═════ Supplied information

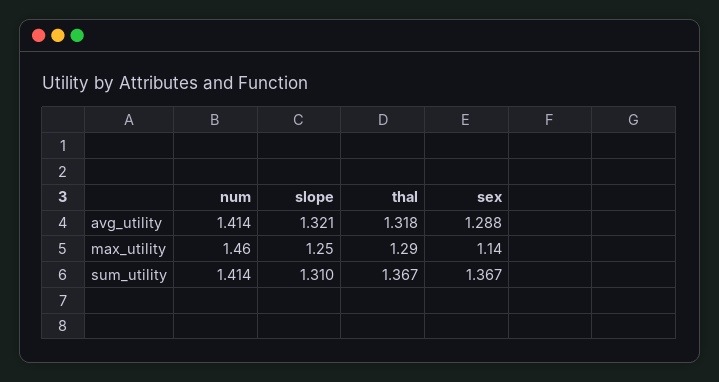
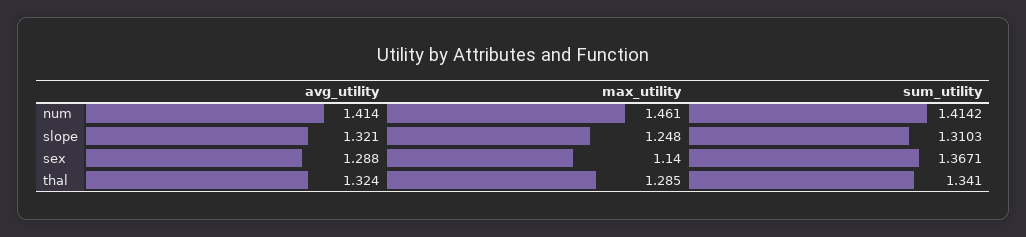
  {
    "num": {
      "avg_utility": 1.414,
      "max_utility": 1.461,
      "sum_utility": 1.4142
    },
    "slope": {
      "avg_utility": 1.321,
      "max_utility": 1.248,
      "sum_utility": 1.3103
    },
    "thal": {
-     "avg_utility": 1.318,
+     "avg_utility": 1.324,
      "max_utility": 1.285,
-     "sum_utility": 1.367
+     "sum_utility": 1.341
    },
    "sex": {
      "avg_utility": 1.288,
      "max_utility": 1.14,
      "sum_utility": 1.3671
    }
  }

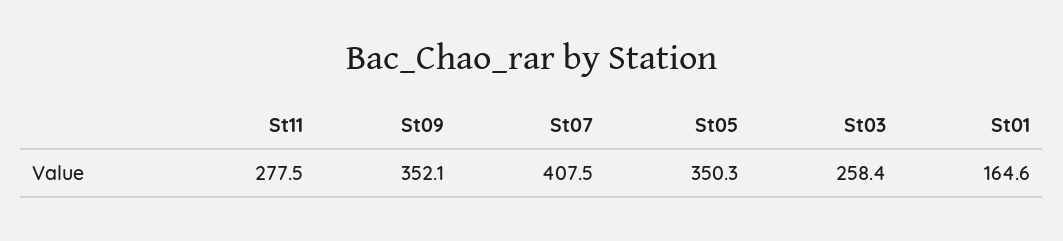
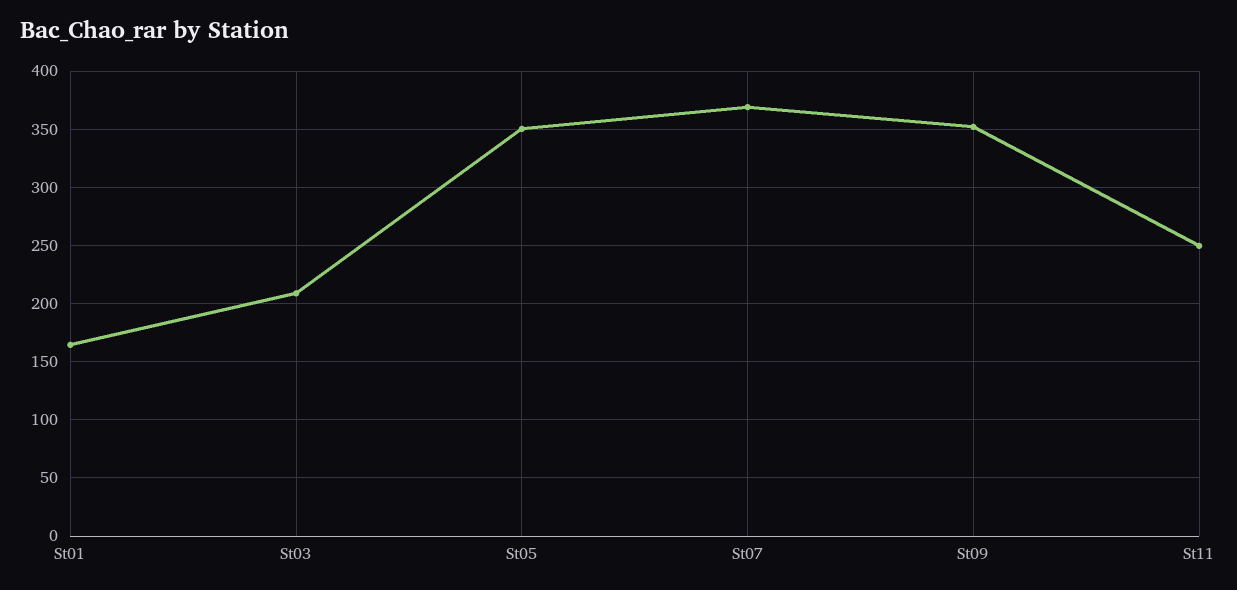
  {
-   "St11": 277.5,
+   "St11": 250,
    "St09": 352.1,
-   "St07": 407.5,
+   "St07": 370,
    "St05": 350.3,
-   "St03": 258.4,
+   "St03": 210,
    "St01": 164.6
  }

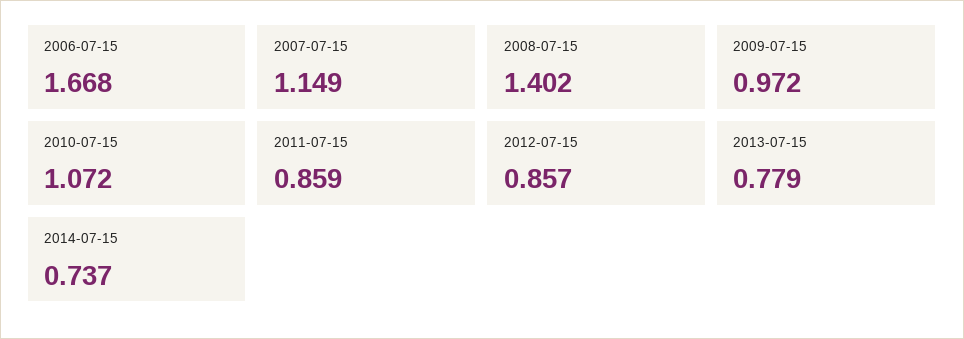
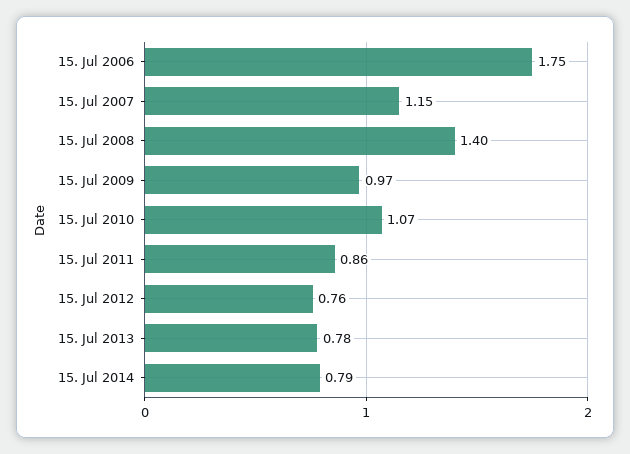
  {
-   "2006-07-15": 1.668,
+   "2006-07-15": 1.75,
    "2007-07-15": 1.149,
    "2008-07-15": 1.402,
    "2009-07-15": 0.972,
    "2010-07-15": 1.072,
    "2011-07-15": 0.859,
-   "2012-07-15": 0.857,
+   "2012-07-15": 0.76,
    "2013-07-15": 0.779,
-   "2014-07-15": 0.737
+   "2014-07-15": 0.79
  }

══════════

### Goal of the exercise
A word-for-word copy of the records is needed, one that contains no pictures.

### Response for this exercise
  {
    "num": {
      "avg_utility": 1.414,
      "max_utility": 1.461,
      "sum_utility": 1.4142
    },
    "slope": {
      "avg_utility": 1.321,
      "max_utility": 1.248,
      "sum_utility": 1.3103
    },
    "thal": {
-     "avg_utility": 1.318,
+     "avg_utility": 1.324,
      "max_utility": 1.285,
-     "sum_utility": 1.367
+     "sum_utility": 1.341
    },
    "sex": {
      "avg_utility": 1.288,
      "max_utility": 1.14,
      "sum_utility": 1.3671
    }
  }

  {
-   "St11": 277.5,
+   "St11": 250,
    "St09": 352.1,
-   "St07": 407.5,
+   "St07": 370,
    "St05": 350.3,
-   "St03": 258.4,
+   "St03": 210,
    "St01": 164.6
  }

  {
-   "2006-07-15": 1.668,
+   "2006-07-15": 1.75,
    "2007-07-15": 1.149,
    "2008-07-15": 1.402,
    "2009-07-15": 0.972,
    "2010-07-15": 1.072,
    "2011-07-15": 0.859,
-   "2012-07-15": 0.857,
+   "2012-07-15": 0.76,
    "2013-07-15": 0.779,
-   "2014-07-15": 0.737
+   "2014-07-15": 0.79
  }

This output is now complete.